Once your human review workflow is created, it appears in the table on the Human review workflows page. When the Status is Active, copy and save the Workflow ARN. You need it for the next step.

Step 3: Start a Human Loop

You must use an API operation to start a human loop. There are a variety of language-specific SDKs that you can use to interact with these API operations. To see documentation for each of these SDKs, refer to the See Also section in the API documentation, as shown in the following image.

For this tutorial, you use one of the following APIs:

You can interact with these APIs using a SageMaker notebook instance (recommended for new users) or the AWS Command Line Interface (AWS CLI). Choose one of the following to learn more about these options:

Select your task type in the following table to see example requests for Amazon Textract and Amazon Rekognition using the AWS SDK for Python (Boto3).

Amazon Textract – Key-value pair extraction

The following example uses the AWS SDK for Python (Boto3) to call analyze_document in us-west-2. Replace the italicized red text with your resources. Include the DataAttributes parameter if you are using the Amazon Mechanical Turk workforce. For more information, see the analyze_document documention in the AWS SDK for Python (Boto) API Reference.

response = client.analyze_document( Document={ "S3Object": { "Bucket": "AWSDOC-EXAMPLE-BUCKET", "Name": "document-name.pdf" } }, HumanLoopConfig={ "FlowDefinitionArn":"arn:aws:sagemaker:us-west-2:111122223333:flow-definition/flow-definition-name", "HumanLoopName":"human-loop-name", "DataAttributes" : { "ContentClassifiers":["FreeOfPersonallyIdentifiableInformation","FreeOfAdultContent"] } }, FeatureTypes=["TABLES", "FORMS"])
Amazon Rekognition – Image moderation

The following example uses the AWS SDK for Python (Boto3) to call detect_moderation_labels in us-west-2. Replace the italicized red text with your resources. Include the DataAttributes parameter if you are using the Amazon Mechanical Turk workforce. For more information, see the detect_moderation_labels documentation in the AWS SDK for Python (Boto) API Reference.
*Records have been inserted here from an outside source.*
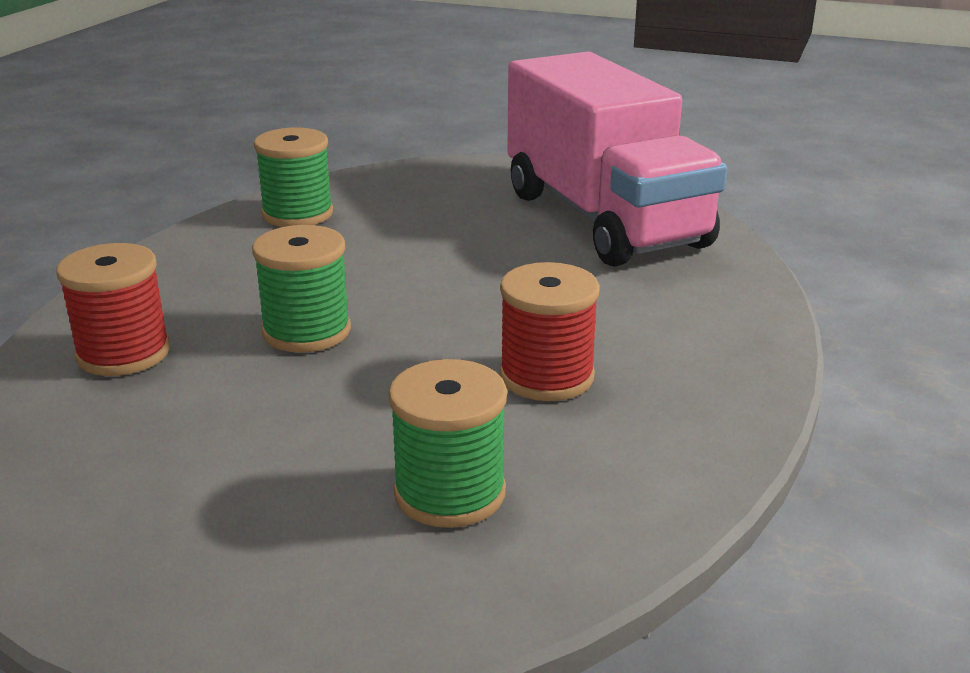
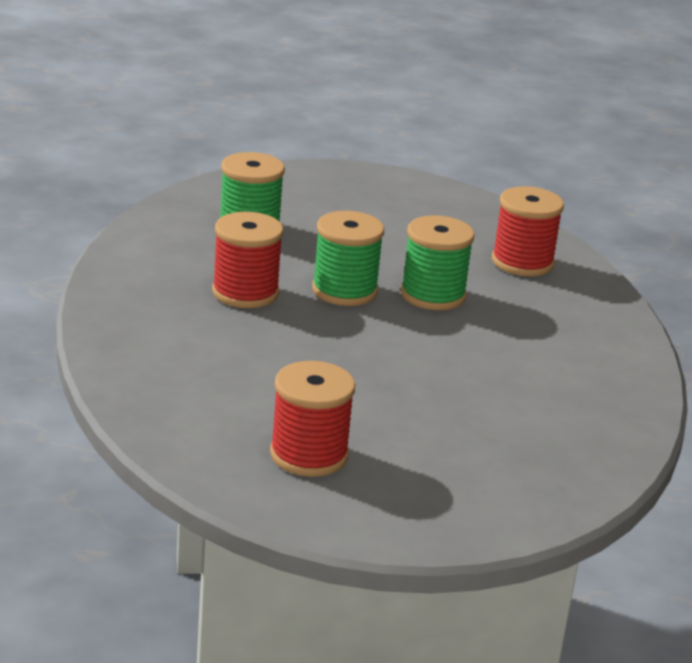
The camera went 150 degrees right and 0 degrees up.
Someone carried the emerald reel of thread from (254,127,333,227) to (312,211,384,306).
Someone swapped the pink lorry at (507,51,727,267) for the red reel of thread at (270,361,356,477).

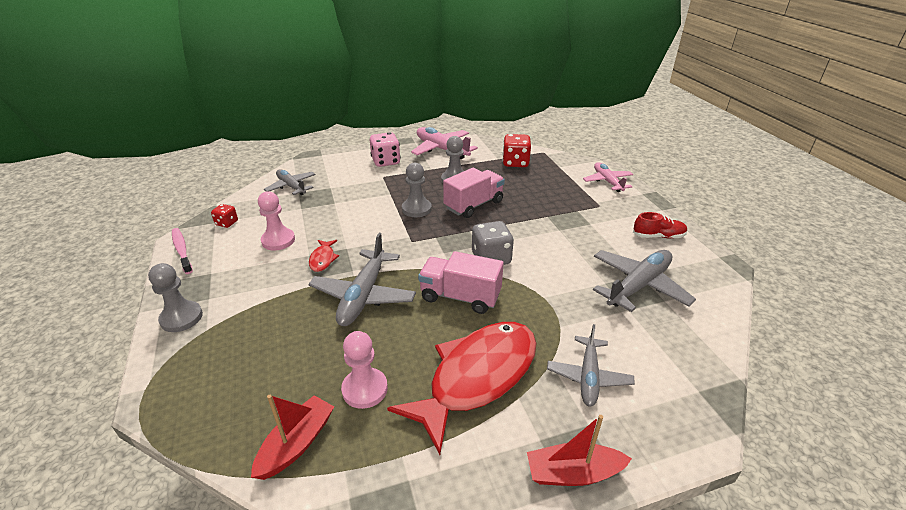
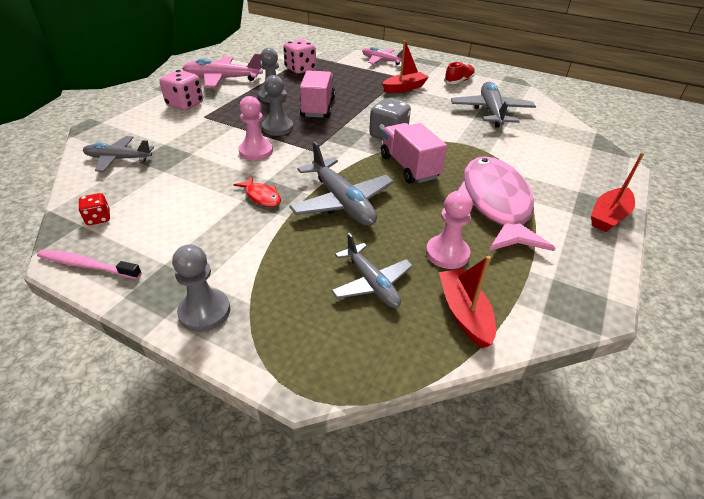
The camera went 45 degrees left and 5 degrees up.
Someone carried the pink game pawn from (258,191,295,251) to (239,96,273,161).
Someone repainted the red fish figure at (387,322,537,455), which became the pink fish figure at (458,156,555,251).
Someone rotated the pink lorry at (418,251,504,314) by 90 degrees clockwise.
Someone repainted the red game die at (502,134,531,167), which became the pink game die at (283,39,316,74).
Someone carried the grey aeroplane from (547,324,635,407) to (331,233,413,308).
Someone put down the red sailboat at (382,40,429,93).

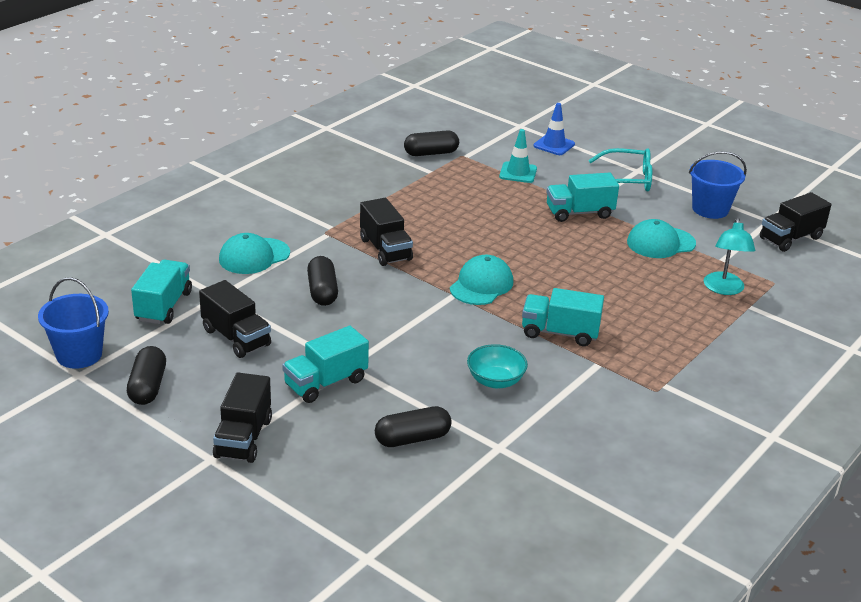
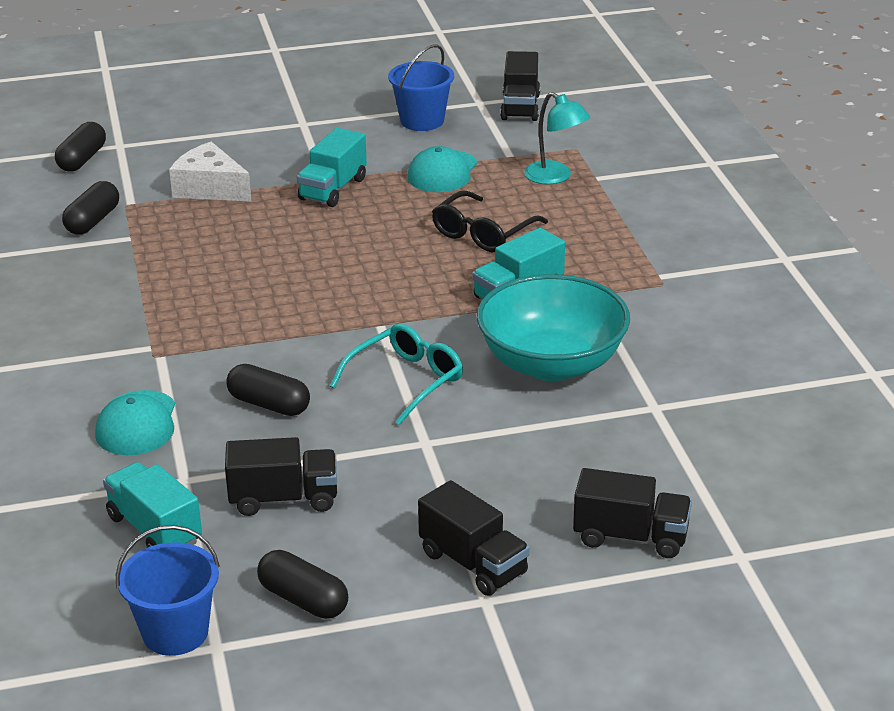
The camera went 50 degrees left and 0 degrees up.
Someone took away the teal lorry at (282,326,369,403).
Someone carried the jet-black lorry from (360,198,413,266) to (573,468,692,558).
Someone carried the jet-black capsule from (375,406,452,447) to (55,122,106,171).
Someone took away the teal baseball cap at (450,255,513,305).
Someone scaled the teal deep dish at (467,344,528,388) by 2.08.
Someone swapped the teal safety cone at (499,129,537,183) for the pure white cheese at (169,142,252,202).
Someone took away the blue safety cone at (533,103,575,155).
Someone carried the teal eyeglasses from (588,148,652,192) to (330,324,463,425).
Someone put down the jet-black eyeglasses at (432,191,548,252).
response = client.detect_moderation_labels( Image={ "S3Object":{ "Bucket": "AWSDOC-EXAMPLE-BUCKET", "Name": "image-name.png" } }, HumanLoopConfig={ "FlowDefinitionArn":"arn:aws:sagemaker:us-west-2:111122223333:flow-definition/flow-definition-name", "HumanLoopName":"human-loop-name", "DataAttributes":{ ContentClassifiers:["FreeOfPersonallyIdentifiableInformation"|"FreeOfAdultContent"] } })

Step 4: View Human Loop Status in Console

When you start a human loop, you can view its status in the Amazon A2I console.

To view your human loop status

  1. Open the Augmented AI console at https://console.aws.amazon.com/a2i to access the Human review workflows page.

  2. Select the human review workflow that you used to start your human loop.

  3. In the Human loops section, you can see your human loop. View its status in the Status column.

Step 5: Download Output Data

Your output data is stored in the Amazon S3 bucket you specified when you created a human review workflow.

To view your Amazon A2I output data

  1. Open the Amazon S3 console.

  2. Select the Amazon S3 bucket you specified when you created your human review workflow in step 2 of this example.

  3. Starting with the folder that is named after your human review workflow, navigate to your output data by selecting the folder with the following naming convention:

    s3://output-bucket-specified-in-human-review-workflow/human-review-workflow-name/YYYY/MM/DD/hh/mm/ss/human-loop-name/output.json
  4. Select output.json and choose Download.